• DIRECTION:
Write what comes next in the passage on the closing of the Chernobyl power station and its workforce, starting right after its last sentence.

• PROVIDED PASSAGE:
Chernobyl nuclear power station is to close before the end of this year, the Ukrainian government confirmed yesterday.

Only one reactor is currently operating at Chernobyl, which was the site of the world's worst-ever nuclear accident when another reactor exploded in 1986.

But now that Chernobyl really is to close, what about the workers?

The station's workforce has totalled around 6,500 people in recent years. At least 5,000 other jobs depend on them - mainly in Slavutich, the town built to house the nuclear workers and their families after they were moved out of the irradiated zone around the plant. And in today's Ukraine, good jobs are very hard to find.

Since 1996, the Chernobyl workers' union and its international federation have been pressing for a "social plan" that would help to avert job losses in the case of closure. That lobbying has now been stepped up.

Yesterday, the Ukrainian Deputy Energy Minister Vitali Gajduk met Alexander Yurkin and Andre Mrost in Kiev to discuss the issue.

Yurkin is the President of the Ukraine Atom Trade Union (ATU). He is also Vice-President of the 20-million-strong International Federation of Chemical, Energy, Mine and General Workers' Unions (ICEM), to which the ATU is affiliated at the global level. Mrost is the ICEM's coordinator in the region.

• DATA RECORDS:
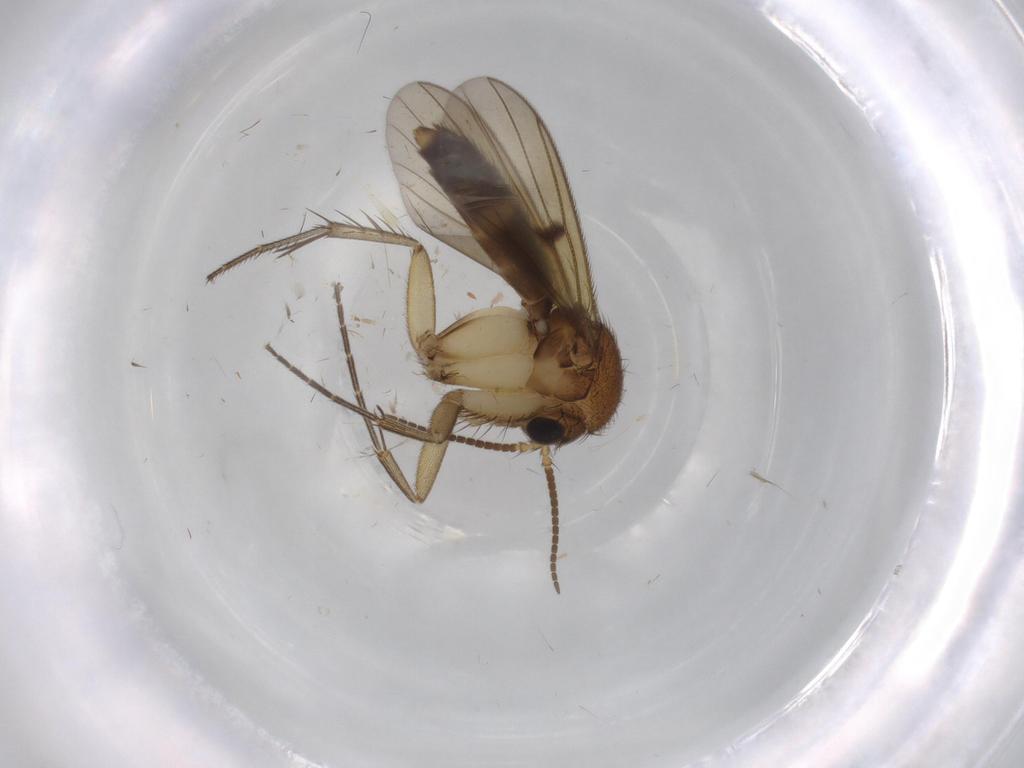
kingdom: Animalia
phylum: Arthropoda
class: Insecta
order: Diptera
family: Mycetophilidae
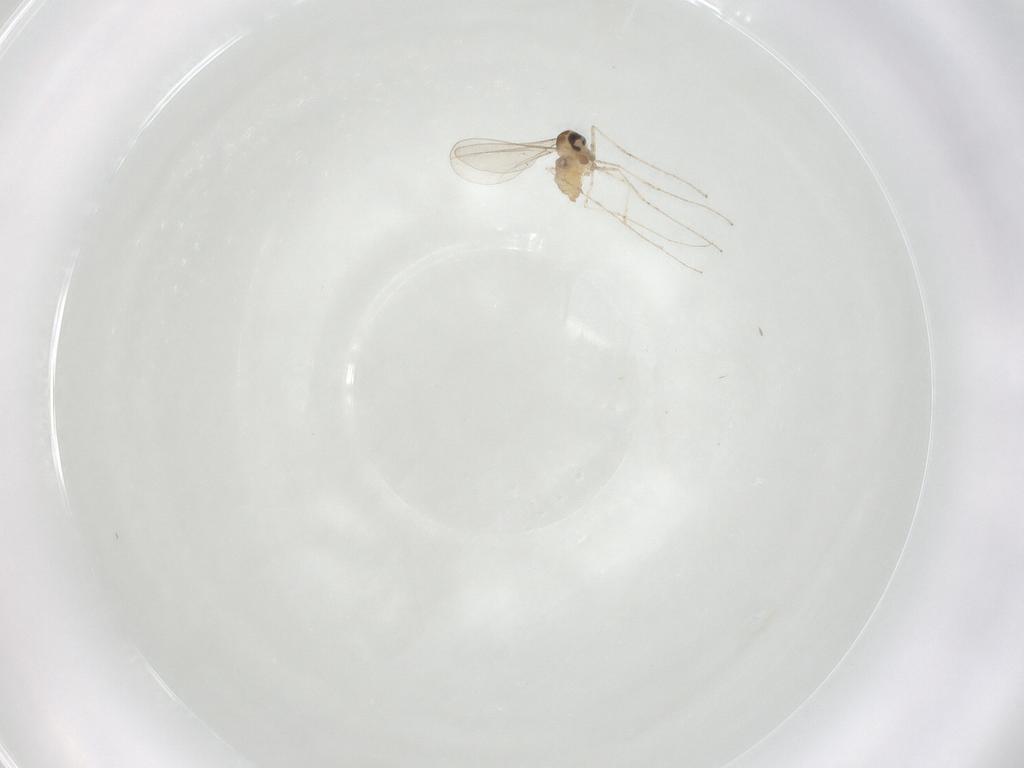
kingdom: Animalia
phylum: Arthropoda
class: Insecta
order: Diptera
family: Cecidomyiidae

• EXERCISE ANSWER:
They explained the ATU/ICEM campaign to the deputy minister, who fully backed the unions' action. The Ukrainian government has now given its Fuel and Energy Ministry six months to draw up a programme of social guarantees for Chernobyl and Slavutich.

But this begs the multi-million dollar question. Who will pay for the social safety net?

In fact, a comprehensive draft social plan already exists.

The commitment to close Chernobyl by the year 2000 dates back to the Ottawa memorandum signed in 1995 by Ukraine, the G-7 leading industrialised countries and the European Union. This agreement specifically recognised "the implications of the closure of the Chernobyl plant for the workers and their families." It promised that "the European Commission and the Government of the United States will assist the Government of Ukraine to develop an Action Plan for addressing the social impacts of the closure of Chernobyl."

The ICEM and the ATU followed through in 1996 with a world conference of nuclear workers' unions, held in Kiev. The early closure of Chernobyl could be envisaged only if the social issues were properly tackled, the Kiev conference pointed out. In particular, it called for a full "social plan", including the creation of alternative employment for workers in Chernobyl and Slavutich.

A detailed draft social action programme was drawn up the following year by a joint Ukrainian-EU-US working group that included trade union experts. The draft plan provides for retraining and other adjustment measures for the workers. It also entails the promotion of new small and medium-scale industries in Slavutich, notably in the field of energy efficiency and conservation.

Under the 1995 Ottawa memorandum, western commitments to fund the Chernobyl closure included 4 million US dollars for social measures. As the nuclear unions' Kiev conference pointed out in 1996, this pledge is wholly inadequate. Today, an effective social plan for Chernobyl and Slavutich would cost between 50 million and 100 million dollars.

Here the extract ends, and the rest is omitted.